*STORED DATA*:
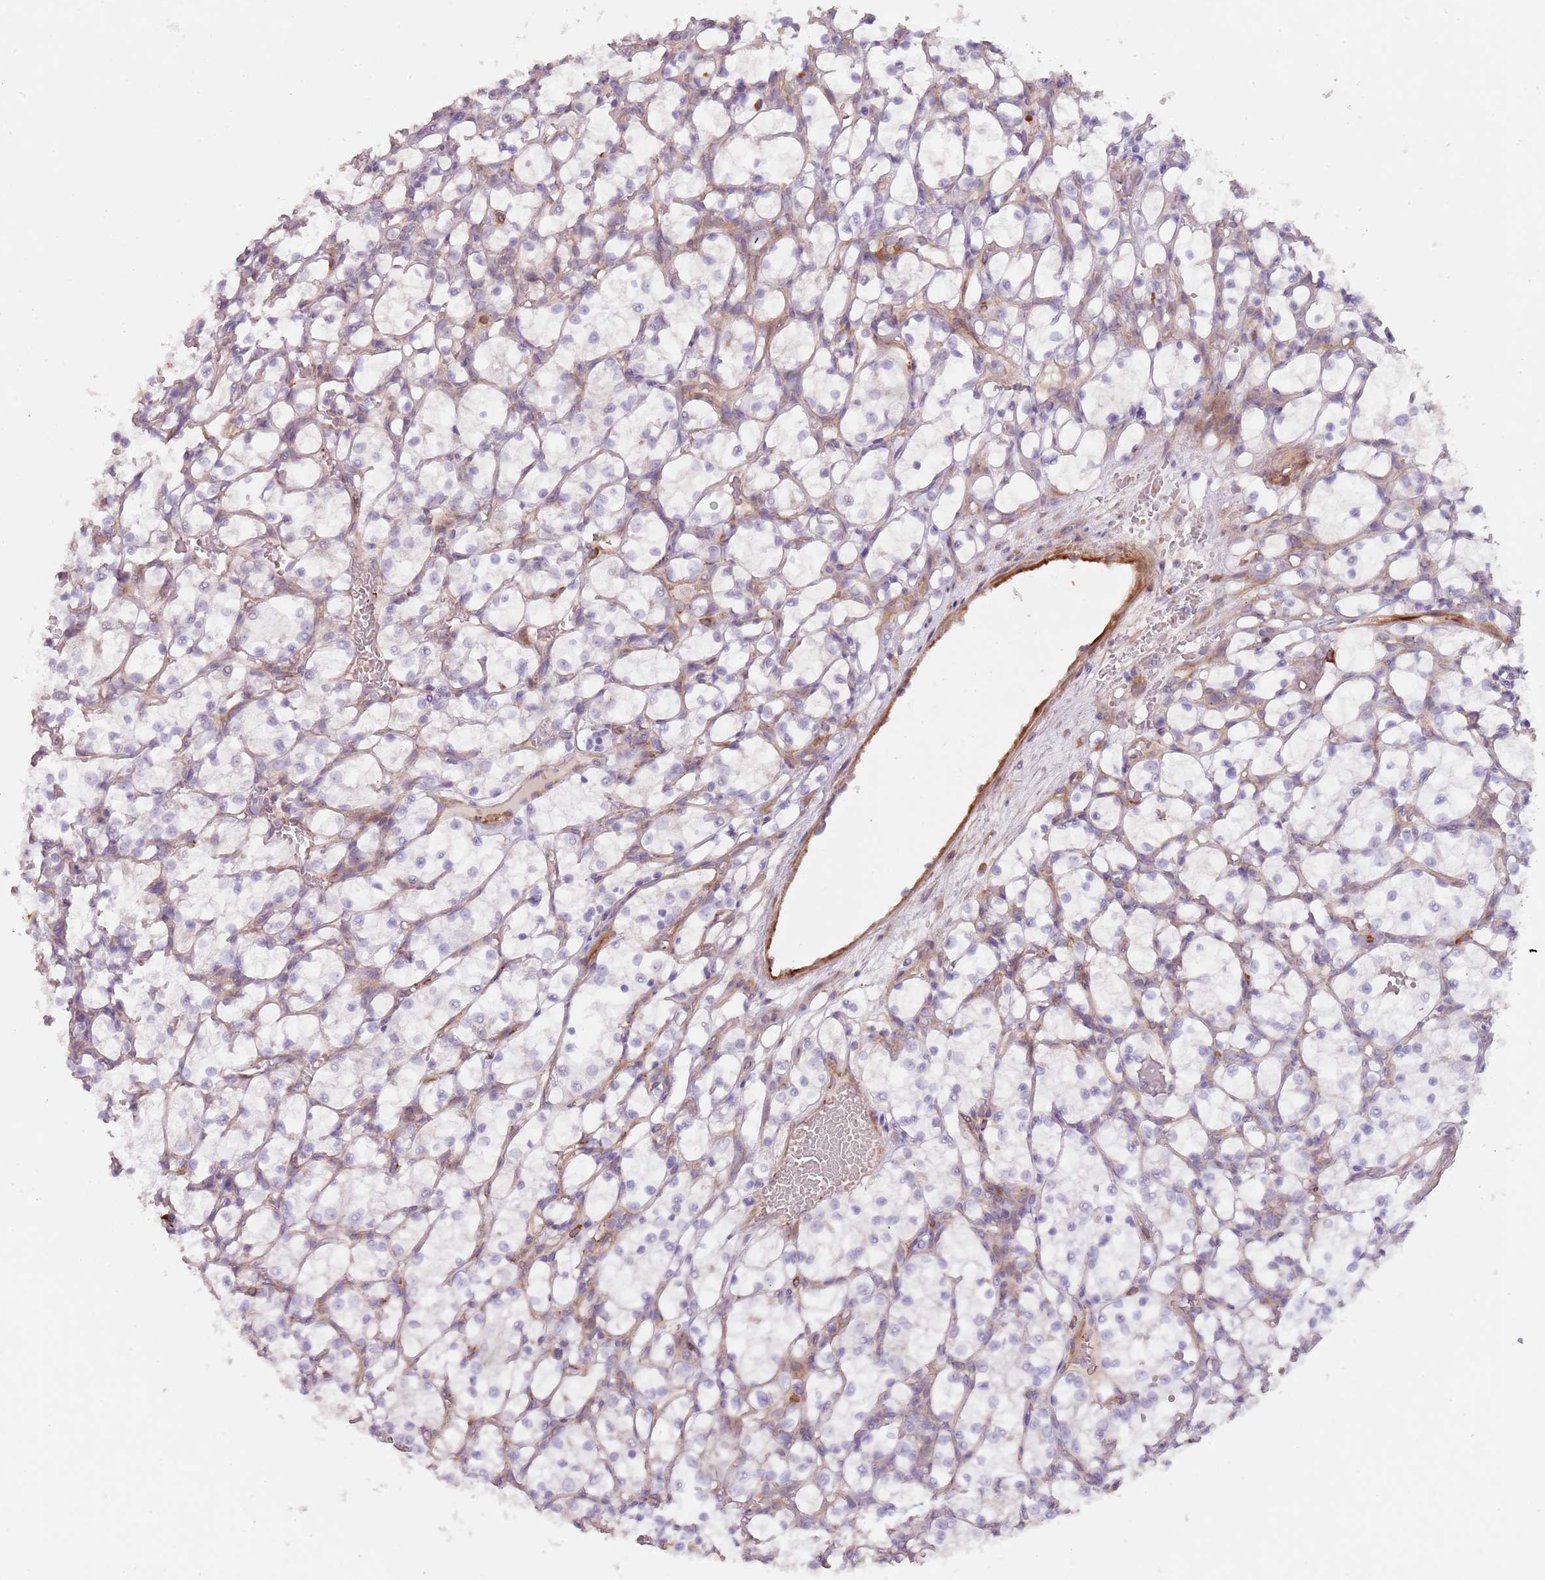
{"staining": {"intensity": "negative", "quantity": "none", "location": "none"}, "tissue": "renal cancer", "cell_type": "Tumor cells", "image_type": "cancer", "snomed": [{"axis": "morphology", "description": "Adenocarcinoma, NOS"}, {"axis": "topography", "description": "Kidney"}], "caption": "High magnification brightfield microscopy of renal adenocarcinoma stained with DAB (brown) and counterstained with hematoxylin (blue): tumor cells show no significant positivity.", "gene": "TINAGL1", "patient": {"sex": "female", "age": 69}}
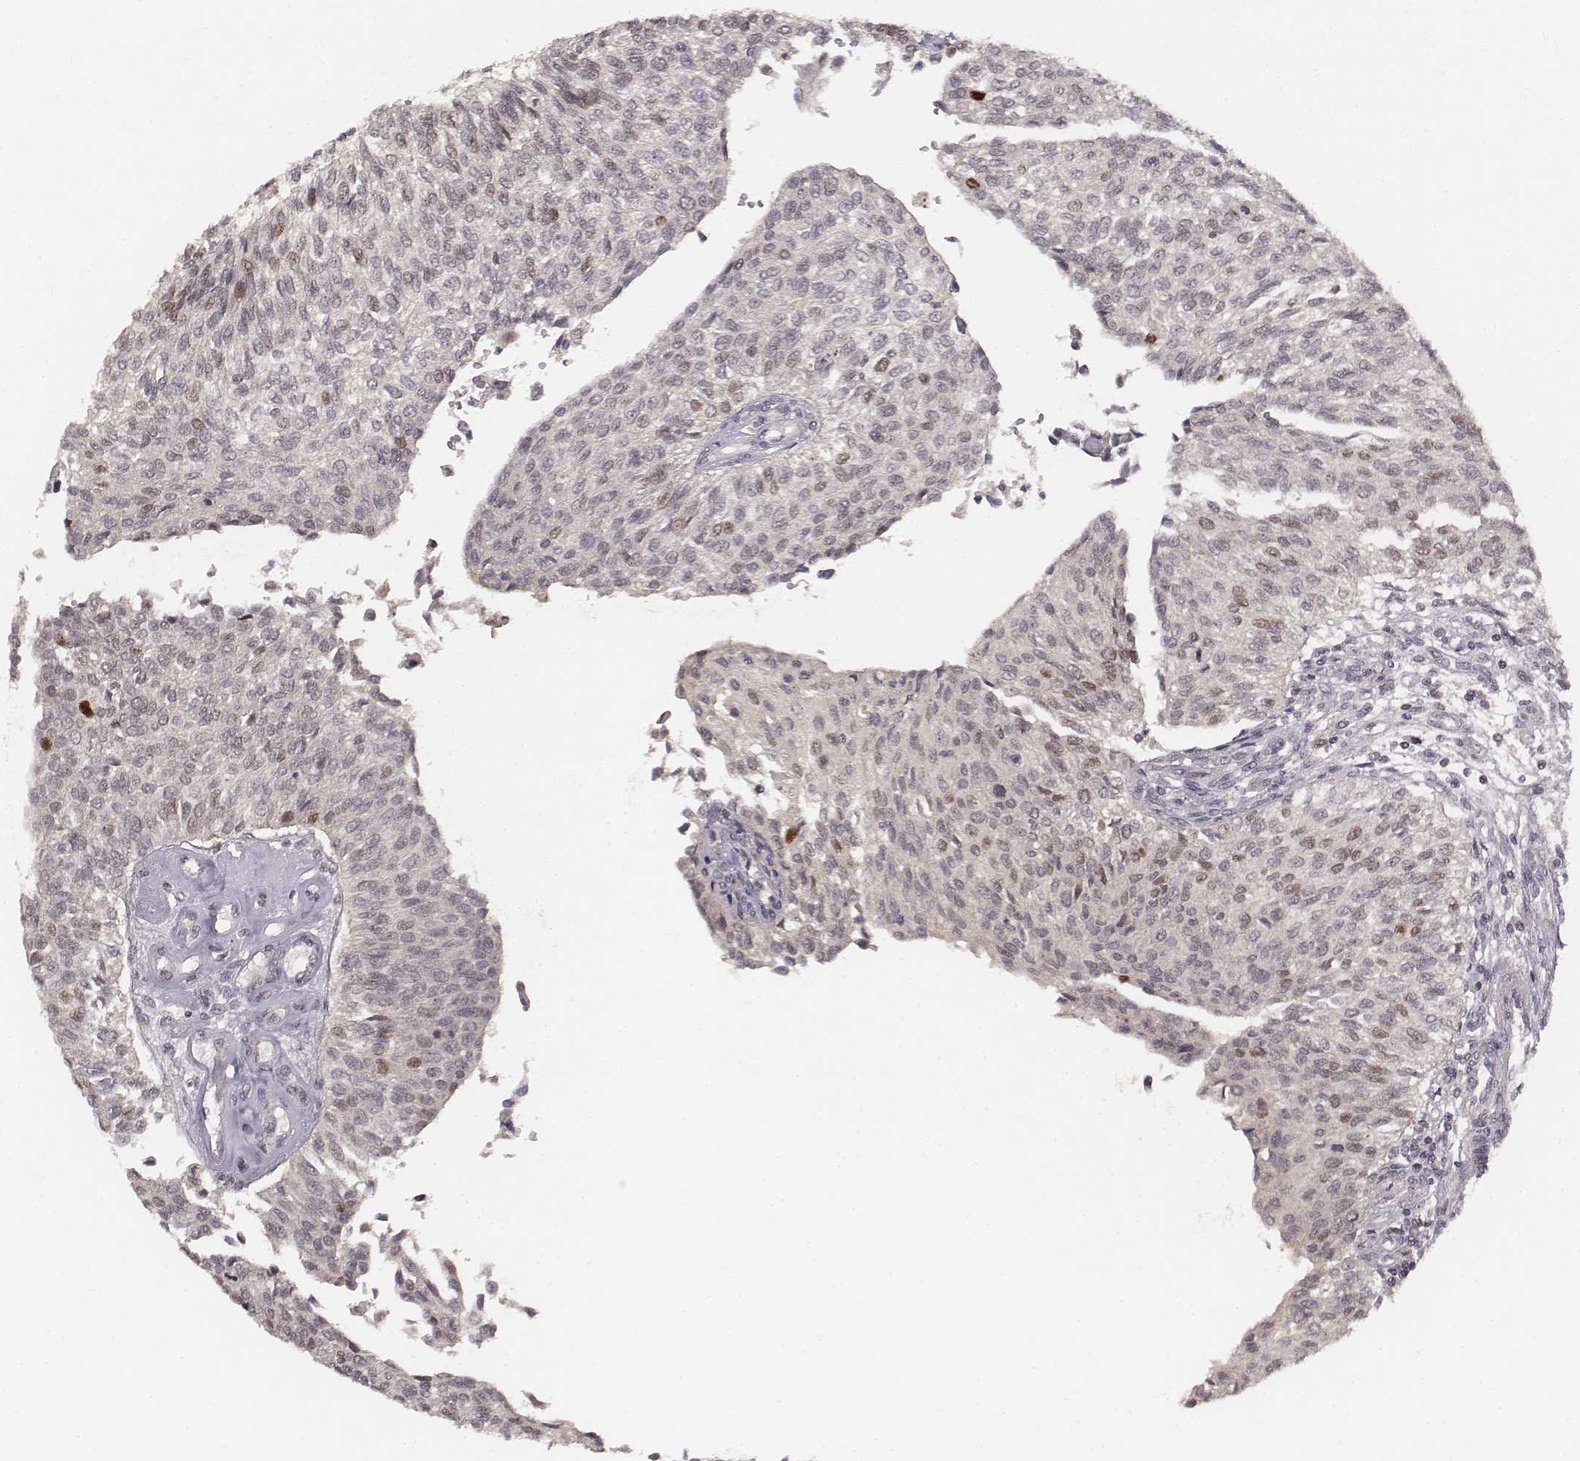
{"staining": {"intensity": "moderate", "quantity": "<25%", "location": "nuclear"}, "tissue": "urothelial cancer", "cell_type": "Tumor cells", "image_type": "cancer", "snomed": [{"axis": "morphology", "description": "Urothelial carcinoma, NOS"}, {"axis": "topography", "description": "Urinary bladder"}], "caption": "Human transitional cell carcinoma stained for a protein (brown) shows moderate nuclear positive positivity in about <25% of tumor cells.", "gene": "FANCD2", "patient": {"sex": "male", "age": 55}}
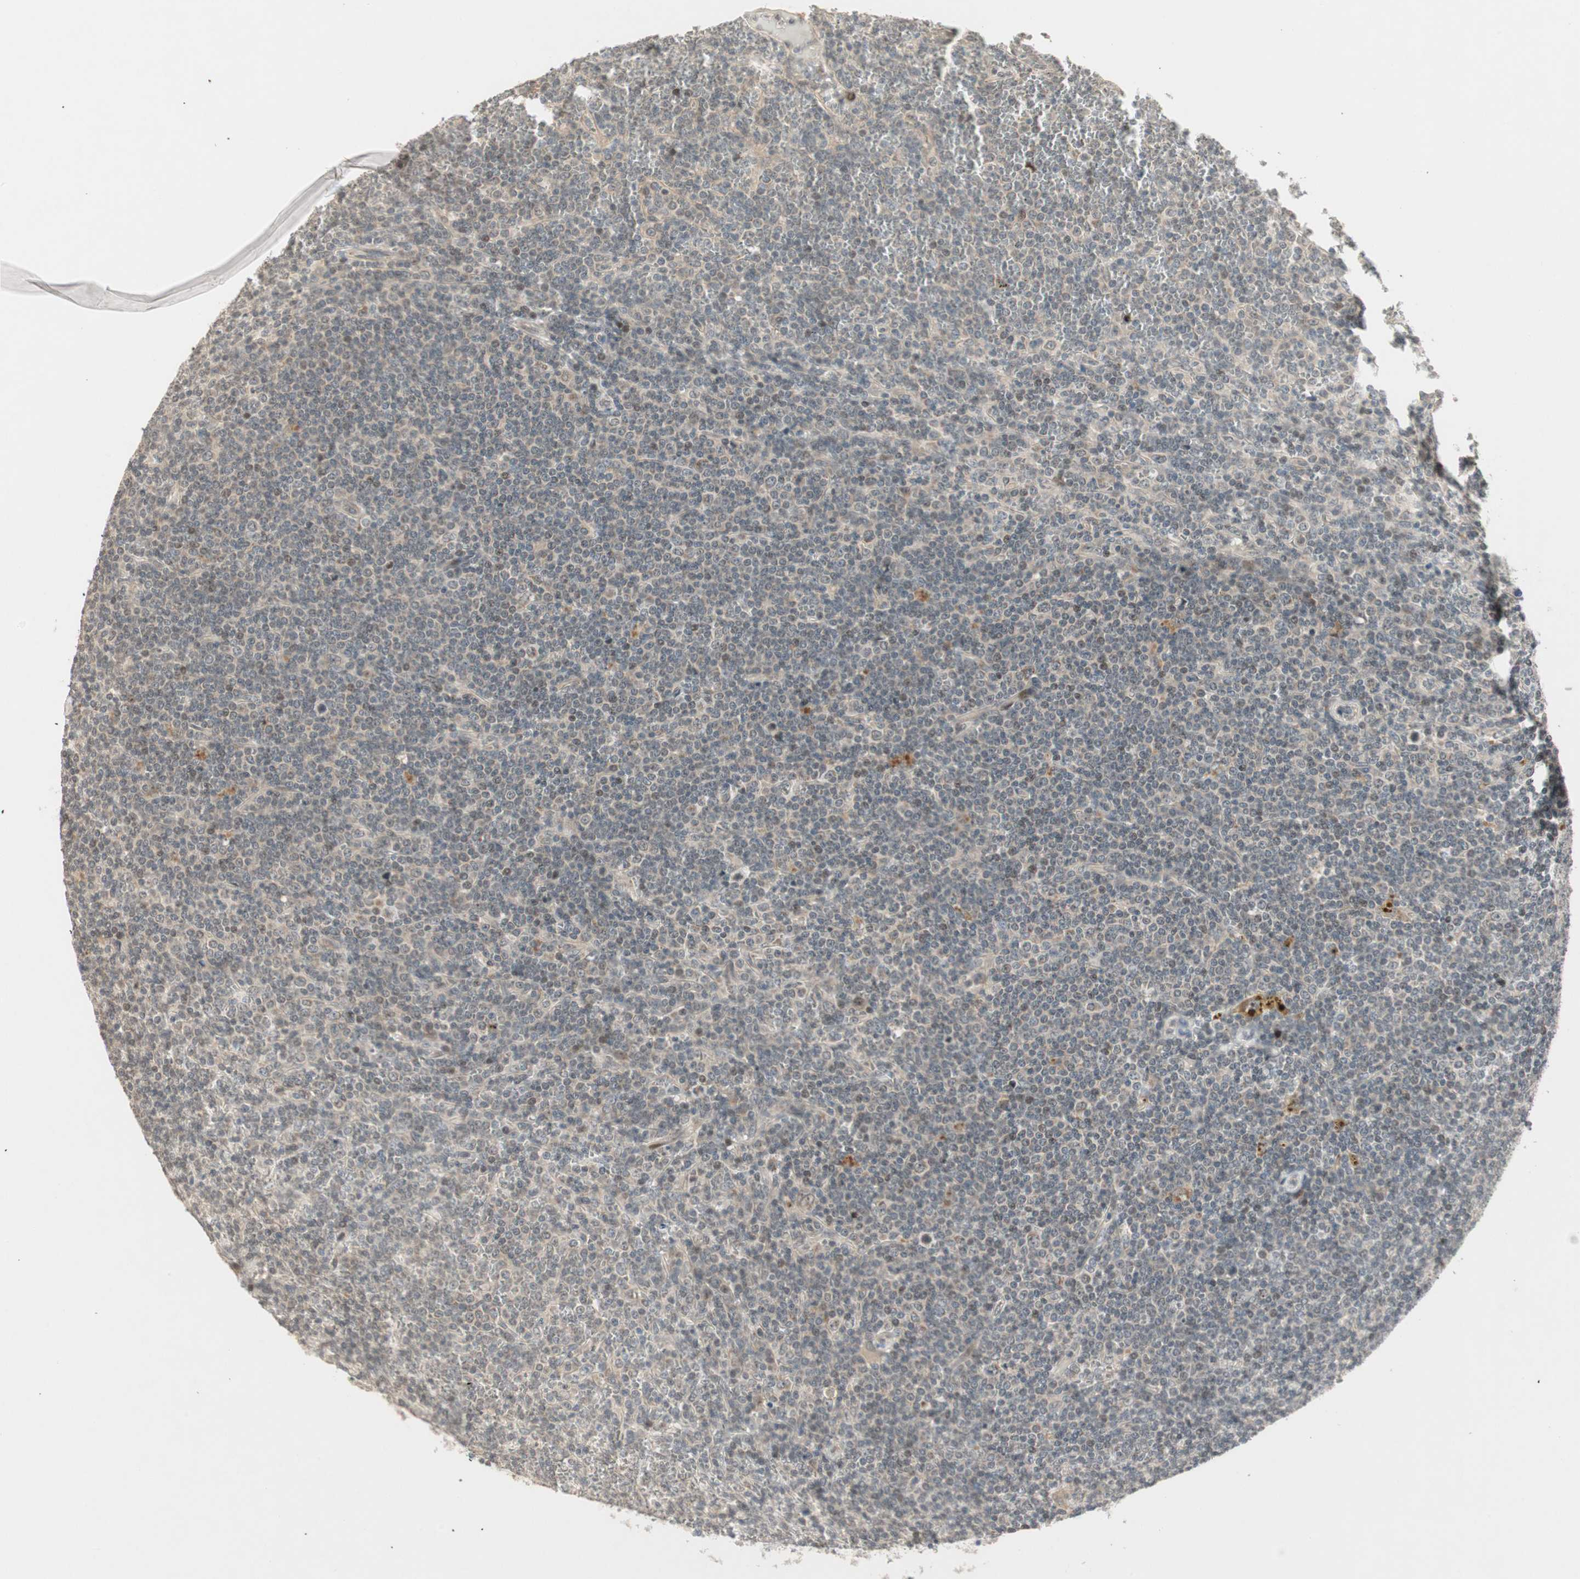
{"staining": {"intensity": "weak", "quantity": "<25%", "location": "cytoplasmic/membranous,nuclear"}, "tissue": "lymphoma", "cell_type": "Tumor cells", "image_type": "cancer", "snomed": [{"axis": "morphology", "description": "Malignant lymphoma, non-Hodgkin's type, Low grade"}, {"axis": "topography", "description": "Spleen"}], "caption": "Immunohistochemical staining of lymphoma shows no significant staining in tumor cells. (Brightfield microscopy of DAB (3,3'-diaminobenzidine) immunohistochemistry (IHC) at high magnification).", "gene": "ACSL5", "patient": {"sex": "female", "age": 19}}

*TASK DETAILS*: Would you return the whole listing above exactly as written, skipping any image?

*ANSWER SECTION*:
{"staining": {"intensity": "negative", "quantity": "none", "location": "none"}, "tissue": "renal cancer", "cell_type": "Tumor cells", "image_type": "cancer", "snomed": [{"axis": "morphology", "description": "Adenocarcinoma, NOS"}, {"axis": "topography", "description": "Kidney"}], "caption": "High magnification brightfield microscopy of renal adenocarcinoma stained with DAB (brown) and counterstained with hematoxylin (blue): tumor cells show no significant positivity.", "gene": "TINAGL1", "patient": {"sex": "female", "age": 69}}
{"staining": {"intensity": "moderate", "quantity": "<25%", "location": "nuclear"}, "tissue": "urothelial cancer", "cell_type": "Tumor cells", "image_type": "cancer", "snomed": [{"axis": "morphology", "description": "Urothelial carcinoma, NOS"}, {"axis": "topography", "description": "Urinary bladder"}], "caption": "Human transitional cell carcinoma stained for a protein (brown) shows moderate nuclear positive positivity in about <25% of tumor cells.", "gene": "FANCD2", "patient": {"sex": "male", "age": 55}}
{"staining": {"intensity": "weak", "quantity": "<25%", "location": "cytoplasmic/membranous,nuclear"}, "tissue": "lymphoma", "cell_type": "Tumor cells", "image_type": "cancer", "snomed": [{"axis": "morphology", "description": "Malignant lymphoma, non-Hodgkin's type, Low grade"}, {"axis": "topography", "description": "Spleen"}], "caption": "Immunohistochemical staining of lymphoma shows no significant staining in tumor cells. (Brightfield microscopy of DAB (3,3'-diaminobenzidine) immunohistochemistry (IHC) at high magnification).", "gene": "ACSL5", "patient": {"sex": "female", "age": 19}}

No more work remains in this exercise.